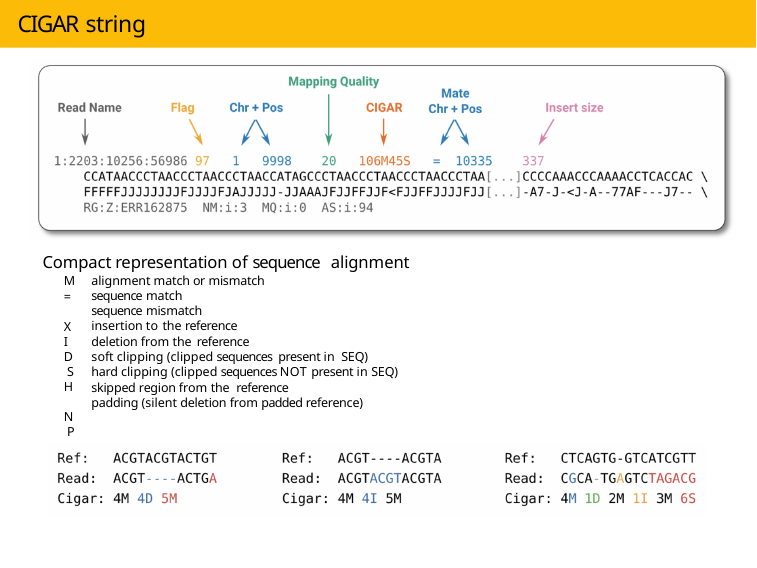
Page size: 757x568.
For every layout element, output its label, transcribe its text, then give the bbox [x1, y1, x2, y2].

text_box M = X I D S H N P [61, 272, 78, 439]
text_box alignment match or mismatch sequence match sequence mismatch insertion to the reference deletion from the reference soft clipping (clipped sequences present in SEQ) hard clipping (clipped sequences NOT present in SEQ) skipped region from the reference padding (silent deletion from padded reference) [89, 272, 537, 411]
picture [27, 59, 736, 241]
title CIGAR string [15, 9, 741, 105]
picture [49, 444, 707, 516]
text_box Compact representation of sequence alignment [40, 252, 525, 273]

################

▸ **WHAT YOU ARE ASKED TO DO**: The whole listing must come back verbatim, with no pictures included.

▸ **EXERCISE RESPONSE**:
Page size: 757x568.
For every layout element, output its label, transcribe its text, then give the bbox [x1, y1, x2, y2].

text_box M = X I D S H N P [61, 272, 78, 439]
text_box alignment match or mismatch sequence match sequence mismatch insertion to the reference deletion from the reference soft clipping (clipped sequences present in SEQ) hard clipping (clipped sequences NOT present in SEQ) skipped region from the reference padding (silent deletion from padded reference) [89, 272, 537, 411]
picture [27, 59, 736, 241]
title CIGAR string [15, 9, 741, 105]
picture [49, 444, 707, 516]
text_box Compact representation of sequence alignment [40, 252, 525, 273]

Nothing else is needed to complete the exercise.